Now I was able to dump out the Body of AMITSE and Setup files, hex edit them as follows:
- Update AMITSE to use full-capability Advanced menu instead of limited one (change form ID from 0x271E → 0x2712)
- Update Advanced menu (form 0x2712) in Setup to replace NVMe Configuration menu entry with a new “PCI Express” (found string at 0x0852) menu entry pointing to Form ID 0x06 in pciDynamicSetup file (changed GUID to point to pciDynamicSetup instead of nvmeDynamicSetup)

Now used UEFI tool to replace body of AMITSE and Setup w/ my edited efi files and save out the new resulting ROM image.

Also used UEFI Bios Editor (link: http://iorlvskyo.blogspot.com/2016/06/uefi-bios-editor.html) to parse the updated menu IFR to make sure my hex edit was done correctly (nice tool).

Also was able to get UBU toolkit to parse the image and remove “Instant Flash” protection (and confirmed file was actually modified).

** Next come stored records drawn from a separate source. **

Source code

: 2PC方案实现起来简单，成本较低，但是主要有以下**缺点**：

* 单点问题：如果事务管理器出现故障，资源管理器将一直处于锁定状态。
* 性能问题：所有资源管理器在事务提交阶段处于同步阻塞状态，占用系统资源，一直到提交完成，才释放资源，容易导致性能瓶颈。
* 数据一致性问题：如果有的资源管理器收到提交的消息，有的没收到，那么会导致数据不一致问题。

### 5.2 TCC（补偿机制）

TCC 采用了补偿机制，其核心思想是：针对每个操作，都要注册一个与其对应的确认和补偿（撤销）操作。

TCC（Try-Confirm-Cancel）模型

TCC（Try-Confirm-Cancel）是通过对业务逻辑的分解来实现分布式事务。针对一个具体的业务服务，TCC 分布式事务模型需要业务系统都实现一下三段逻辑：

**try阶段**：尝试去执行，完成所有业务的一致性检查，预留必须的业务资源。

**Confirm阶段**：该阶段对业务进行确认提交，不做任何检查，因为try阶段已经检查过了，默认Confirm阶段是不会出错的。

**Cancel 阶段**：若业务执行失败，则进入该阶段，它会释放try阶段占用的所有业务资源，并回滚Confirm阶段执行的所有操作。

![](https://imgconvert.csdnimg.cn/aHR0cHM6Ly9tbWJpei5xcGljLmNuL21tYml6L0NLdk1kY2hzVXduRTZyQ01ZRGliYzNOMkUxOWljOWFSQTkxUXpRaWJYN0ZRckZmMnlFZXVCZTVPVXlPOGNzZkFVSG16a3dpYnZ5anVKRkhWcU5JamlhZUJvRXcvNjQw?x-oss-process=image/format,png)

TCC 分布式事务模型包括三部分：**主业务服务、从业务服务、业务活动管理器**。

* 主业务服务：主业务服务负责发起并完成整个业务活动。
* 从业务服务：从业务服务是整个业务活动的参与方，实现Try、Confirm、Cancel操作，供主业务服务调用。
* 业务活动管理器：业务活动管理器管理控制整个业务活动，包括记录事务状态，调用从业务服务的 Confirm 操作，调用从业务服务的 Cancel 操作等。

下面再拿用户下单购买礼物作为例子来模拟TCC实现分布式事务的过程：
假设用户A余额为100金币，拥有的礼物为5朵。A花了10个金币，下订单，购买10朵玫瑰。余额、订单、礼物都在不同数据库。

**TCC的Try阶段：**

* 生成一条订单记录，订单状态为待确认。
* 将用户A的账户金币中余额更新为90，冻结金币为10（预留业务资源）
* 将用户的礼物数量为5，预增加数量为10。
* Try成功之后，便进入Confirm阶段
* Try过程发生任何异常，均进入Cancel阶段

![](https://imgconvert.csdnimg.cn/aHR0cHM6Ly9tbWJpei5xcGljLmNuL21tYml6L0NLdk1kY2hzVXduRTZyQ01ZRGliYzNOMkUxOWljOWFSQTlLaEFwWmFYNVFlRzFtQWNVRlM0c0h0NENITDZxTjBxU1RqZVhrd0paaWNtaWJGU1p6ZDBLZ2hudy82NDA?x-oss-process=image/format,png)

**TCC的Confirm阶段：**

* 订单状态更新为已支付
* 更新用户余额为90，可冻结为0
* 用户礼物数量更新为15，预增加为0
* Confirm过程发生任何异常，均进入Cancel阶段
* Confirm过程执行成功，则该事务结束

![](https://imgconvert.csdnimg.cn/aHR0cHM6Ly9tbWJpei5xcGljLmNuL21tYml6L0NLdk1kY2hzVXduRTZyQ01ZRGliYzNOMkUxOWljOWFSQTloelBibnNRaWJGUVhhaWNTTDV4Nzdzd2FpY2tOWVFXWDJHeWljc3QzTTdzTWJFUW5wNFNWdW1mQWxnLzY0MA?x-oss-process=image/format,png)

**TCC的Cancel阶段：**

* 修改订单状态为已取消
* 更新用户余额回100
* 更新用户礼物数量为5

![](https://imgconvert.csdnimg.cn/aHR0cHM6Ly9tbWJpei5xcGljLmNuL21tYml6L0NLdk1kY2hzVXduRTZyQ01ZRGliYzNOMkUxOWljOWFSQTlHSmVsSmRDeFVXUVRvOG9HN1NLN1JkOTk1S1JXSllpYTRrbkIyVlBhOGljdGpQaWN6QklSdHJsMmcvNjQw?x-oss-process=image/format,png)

Have not tried flashing yet, but will make an attempt this evening (either with flashrom or Instant Flash method). Methodology feels much better this time around so I am hopefully this will work better than last time.

Will try

No joy this evening.

After flashing BIOS region with flashrom, no boot (just a blank screen).

Instant Update rejected the BIOS (security check failed).

At least I am getting very proficient at restoring the busted BIOS via flashrom + bus blaster.

Could definitely use some suggestions on why the above mods are causing system to not boot… wondering if some checksum or security measure getting triggered somehow that I am not aware of.

Tried flashing the image with no changes except fixing the volume sizes and updating checksum. Also doesn’t boot. :-/

Confirmed the working and non-working images only differ by the few changed bytes and doing all flashing externally at this point…

Any suggestions for validating my images or how I am causing non-boot would be most welcome…

and if you check that setting in AMIBCP you’ll see it has no enable/disable option. i have that same PCI Subsystem in dell laptop menu, but is not showing anything. also have another USB related setting that has no enable/disable option in AMIBCP and that feature seems broken as changing it in BIOS does not change any bit in NVRAM
flash your mod via external programmer and dump back to compare checksums, so you can be sure everything is written in place

I am thinking this may be the issue (very similar board to mine): new ASRock Aptio 5 bios on J4205-ITX

Will try to verify using some of the tools mentioned.

also looking to enable “Above 4G Decoding” on a lenovo 1151 board, my menu looks identical as op in AMIBCP but this system doesn’t use a GUI bios setup… is it easier to enable?